I’m not even sure it would take a real panic at this point, looking at how the credit markets are playing out recently. Just enough people being nervous enough to draw out a little extra reserve, coupled with the slightly better off folks drawing out amounts over $100,000 might be enough to force the banks to borrow more than their balance sheets can afford. They’d either hit a credit wall, or the costs to borrow would destroy any remaining safety net they maintained.

It’s not all bad, there are banks that have decent ratios, but most of the bigger banks are pretty highly leveraged, and every time a known entity collapses, whether it’s a bank or Fannie/Freddie, or AIG, or whatever, those jitters increase and more people take more precautions. It’s a catch-22. If it continues, at some point a threshold will be passed, and people won’t be as calm as they’ve been. Then things could get interesting.

Hopefully not. I much prefer mundane…

If the Fed is shutting down all the banks, why is Bank of America the only one supposedly sending out memos and sign distributions?

Plus, the Fed doesn’t have regulatory power over a large number of retail financial institutions, the Office of Thrift Supervision and the National Credit Union Administration have regulatory power over literally thousands of financial institutions.

The reason why the rumor doesn’t mention OTS or NECU is because most people don’t know about them, but paranoia over the Big Bad Fed has a long history.

And the fact that this rumor got posted on some-one’s blog has absolutely zero credibility, you understand. What, the blog owner couldn’t contact anyone at one of tens of thousands of institutions that would potentially be affected for confirmation?

I, too, think the shipment of signs points to this being untrue.

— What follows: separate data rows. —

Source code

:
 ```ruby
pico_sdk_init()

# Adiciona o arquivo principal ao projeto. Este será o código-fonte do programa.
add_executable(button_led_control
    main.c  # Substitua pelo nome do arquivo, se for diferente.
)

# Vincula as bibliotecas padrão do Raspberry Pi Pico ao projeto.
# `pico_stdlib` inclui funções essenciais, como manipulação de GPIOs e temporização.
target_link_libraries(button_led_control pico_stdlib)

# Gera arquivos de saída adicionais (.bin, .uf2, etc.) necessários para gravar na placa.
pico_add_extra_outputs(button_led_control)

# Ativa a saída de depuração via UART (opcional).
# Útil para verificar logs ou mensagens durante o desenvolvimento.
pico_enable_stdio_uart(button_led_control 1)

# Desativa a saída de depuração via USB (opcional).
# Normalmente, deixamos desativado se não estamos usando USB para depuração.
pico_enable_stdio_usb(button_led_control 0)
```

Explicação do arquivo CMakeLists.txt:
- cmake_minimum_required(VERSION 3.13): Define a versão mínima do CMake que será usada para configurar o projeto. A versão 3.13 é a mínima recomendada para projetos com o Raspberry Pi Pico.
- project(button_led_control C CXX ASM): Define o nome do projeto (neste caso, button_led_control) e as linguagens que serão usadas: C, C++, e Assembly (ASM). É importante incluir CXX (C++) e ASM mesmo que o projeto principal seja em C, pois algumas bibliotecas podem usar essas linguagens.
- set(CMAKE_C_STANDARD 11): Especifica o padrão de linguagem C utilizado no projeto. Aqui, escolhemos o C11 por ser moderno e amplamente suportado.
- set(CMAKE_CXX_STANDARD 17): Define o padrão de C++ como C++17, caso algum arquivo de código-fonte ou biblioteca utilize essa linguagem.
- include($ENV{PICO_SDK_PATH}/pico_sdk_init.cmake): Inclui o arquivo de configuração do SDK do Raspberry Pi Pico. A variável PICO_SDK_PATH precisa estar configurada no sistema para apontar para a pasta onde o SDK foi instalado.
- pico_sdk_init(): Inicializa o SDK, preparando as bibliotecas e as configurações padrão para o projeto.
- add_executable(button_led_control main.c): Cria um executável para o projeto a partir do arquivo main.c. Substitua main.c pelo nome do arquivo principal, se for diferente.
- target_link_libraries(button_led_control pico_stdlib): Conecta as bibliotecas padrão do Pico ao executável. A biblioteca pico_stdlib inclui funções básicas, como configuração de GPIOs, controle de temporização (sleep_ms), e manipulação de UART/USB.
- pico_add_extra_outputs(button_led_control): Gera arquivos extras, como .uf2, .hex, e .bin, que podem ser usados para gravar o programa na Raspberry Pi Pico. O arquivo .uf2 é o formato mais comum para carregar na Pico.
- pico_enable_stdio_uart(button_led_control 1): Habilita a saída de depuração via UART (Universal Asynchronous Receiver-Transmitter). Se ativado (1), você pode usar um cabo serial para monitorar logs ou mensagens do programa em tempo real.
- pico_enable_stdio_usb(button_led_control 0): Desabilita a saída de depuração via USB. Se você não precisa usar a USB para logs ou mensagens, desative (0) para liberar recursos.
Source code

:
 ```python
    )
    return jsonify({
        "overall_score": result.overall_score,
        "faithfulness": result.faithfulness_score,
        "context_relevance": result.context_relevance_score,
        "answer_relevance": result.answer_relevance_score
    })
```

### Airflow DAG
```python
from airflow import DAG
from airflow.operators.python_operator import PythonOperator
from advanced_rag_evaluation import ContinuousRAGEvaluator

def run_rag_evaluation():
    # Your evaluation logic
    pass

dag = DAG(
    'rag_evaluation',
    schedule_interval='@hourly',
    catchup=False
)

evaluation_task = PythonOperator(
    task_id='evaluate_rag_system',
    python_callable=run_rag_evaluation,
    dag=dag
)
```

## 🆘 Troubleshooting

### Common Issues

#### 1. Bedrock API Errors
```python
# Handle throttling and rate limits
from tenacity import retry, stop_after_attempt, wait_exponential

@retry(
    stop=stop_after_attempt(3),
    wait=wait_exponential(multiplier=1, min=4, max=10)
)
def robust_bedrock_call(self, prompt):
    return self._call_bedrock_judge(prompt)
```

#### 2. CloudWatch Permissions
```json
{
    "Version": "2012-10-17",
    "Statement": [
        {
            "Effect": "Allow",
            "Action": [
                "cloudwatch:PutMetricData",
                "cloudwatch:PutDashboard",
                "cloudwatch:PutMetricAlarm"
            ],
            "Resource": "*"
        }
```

I don’t see how a shutdown like this would even be possible. I get paid through electronic bank deposit and have $1.32 on me at the moment, and that’s about $1.32 more than I usually have on me. If I couldn’t make a debit purchase, I’d miss work and run out of food in a few days. Millions of people are the same. House and credit card payments would not get made. Airlines and hotels would shut down.

I might believe a cap on how much could be withdrawn from savings, but to shut down completely, including checking and ATMs, is a little too much.

The problem with living as I do in a state named “Washington”, and businesses with “Washington” in their names, is that until this whole fiasco started, I’d always assumed Washington Mutual was a regional, Washington (state)-based bank. (I suppose that, had I been a WaMu customer, I’d have known otherwise.)

I guess my mistake is similar to that of a lady I used to work with who was a Washington Redskins fan because, as a little girl, she assumed they were our local NFL team. :smack:

It was. Well, it had grown nation wide through purchases, but it was founded and headquartered in Seattle, and was largest on the West Coast.

The OP’s link goes to a bunch of guys who appear to be heavily invested in gold. It’s certainly in their interest to foment panic about the money supply.

I am a financial services lawyer. If the Fed were telling banks to get ready for a shutdown, I would know. They are not. Nor is there any reason to think that a bank holiday is even remotely plausible. To the contrary, regulators will do everything in their power to keep banks open.